### Exercise brief
Copy every entry below verbatim, except for images.
# # # # # # #
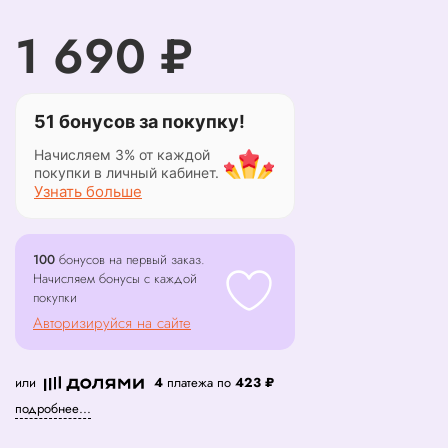
1 690 ₽
51 бонусов за покупку!
Начисляем 3% от каждой
покупки в личный кабинет.
Узнать больше
100
бонусов на первый заказ.
Начисляем бонусы с каждой
покупки
Авторизируйся на сайте
или
4
платежа по
423 ₽
подробнее...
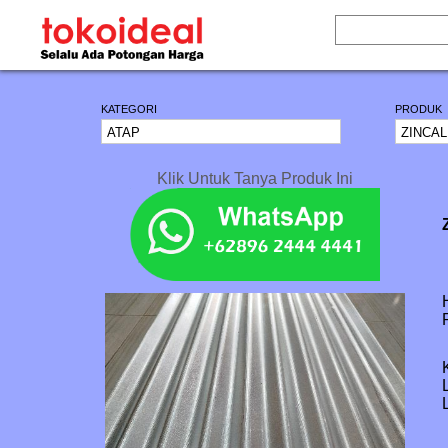
KATEGORI
PRODUK
Klik Untuk Tanya Produk Ini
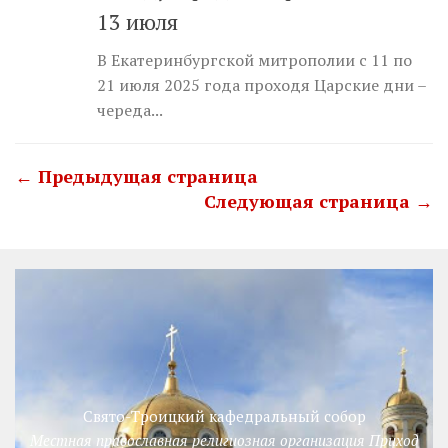
13 июля
В Екатеринбургской митрополии с 11 по
21 июля 2025 года проходя Царские дни –
череда...
← Предыдущая страница
Следующая страница →
Свято-Троицкий кафедральный собор
Местная православная религиозная организация Приход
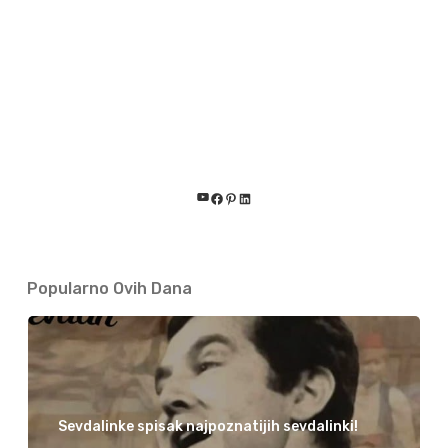
YouTube
Facebook
Pinterest
LinkedIn
Popularno Ovih Dana
Sevdalinke spisak najpoznatijih sevdalinki!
# # # # # # #
### Solved problem
1 690 ₽
51 бонусов за покупку!
Начисляем 3% от каждой
покупки в личный кабинет.
Узнать больше
100
бонусов на первый заказ.
Начисляем бонусы с каждой
покупки
Авторизируйся на сайте
или
4
платежа по
423 ₽
подробнее...
KATEGORI
PRODUK
Klik Untuk Tanya Produk Ini
13 июля
В Екатеринбургской митрополии с 11 по
21 июля 2025 года проходя Царские дни –
череда...
← Предыдущая страница
Следующая страница →
Свято-Троицкий кафедральный собор
Местная православная религиозная организация Приход
YouTube
Facebook
Pinterest
LinkedIn
Popularno Ovih Dana
Sevdalinke spisak najpoznatijih sevdalinki!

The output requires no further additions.